Here the GenericParser is the base class. Class JsonParser and XmlParser are inherited from the GenericParser.

Now suppose we run the below code.

puts 'Using the XmlParser'
parser = XmlParser.new
parser.parse

puts 'Using the JsonParser'
parser = JsonParser.new
parser.parse

The output of the above code will be as following.

OUTPUT:
Using the XmlParser
An instance of the XmlParser class received the parse message

Using the JsonParser
An instance of the JsonParser class received the parse message

Here we can see that the same parse method behaves differently for other classes based upon it is called form which object.

               
OOP Polymorphism with DuckTyping
In Ruby, traditional methods of polymorphism (seen above and in languages such as Java) are not widely accepted. A concept known as "duck typing" is preferred.

class GenericParser
  def parse(parser)
    parser.parse
  end
end

class XmlParser
  def parse
    puts 'An instance of the XmlParser class received the parse message'
  end
end

class JsonParser
  def parse
    puts 'An instance of the JsonParser class received the parse message'
  end
end

Here we do the same thing now without inheritance. We write the code as below.

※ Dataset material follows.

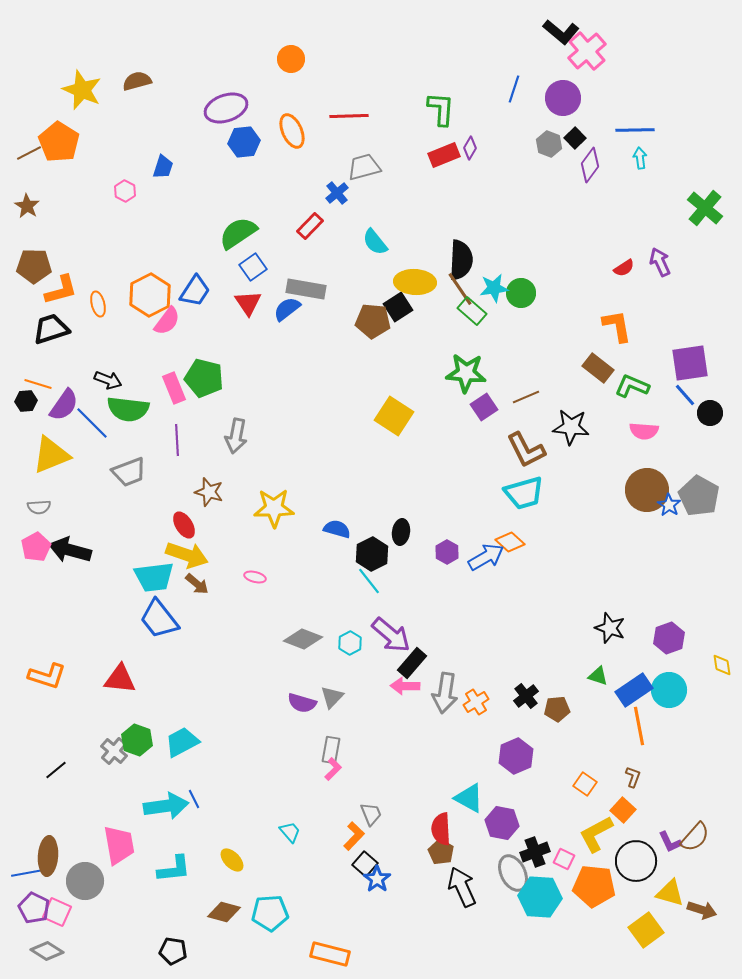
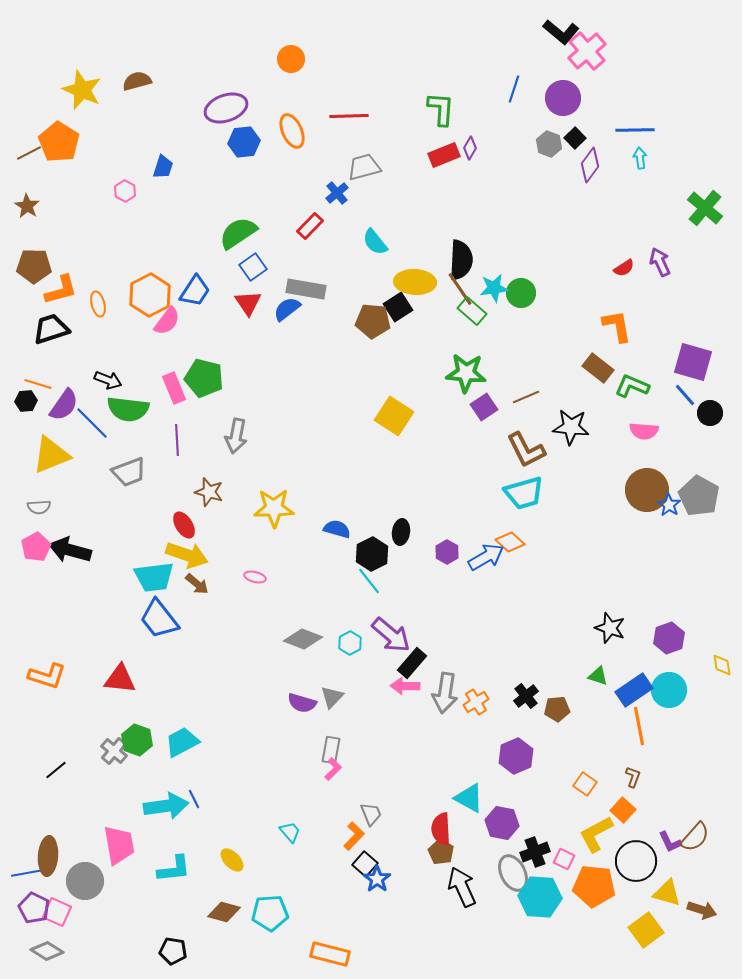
purple square at (690, 363): moved 3 px right, 1 px up; rotated 24 degrees clockwise
yellow triangle at (670, 893): moved 3 px left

parser = GenericParser.new
puts 'Using the XmlParser'
parser.parse(XmlParser.new)

puts 'Using the JsonParser'
parser.parse(JsonParser.new)
The output of the code is as below.

OUTPUT:

Using the XmlParser
An instance of the XmlParser class received the parse message

Using the JsonParser
An instance of the JsonParser class received the parse message

Here we can see that the same method parser.parse behaves differently on the basis of the which of object is passed as a parameter. It calls particular parse method on the basis of which type of object is passed.

Notice that the method behaves differently depending on the object that receives it’s message. This is polymorphism!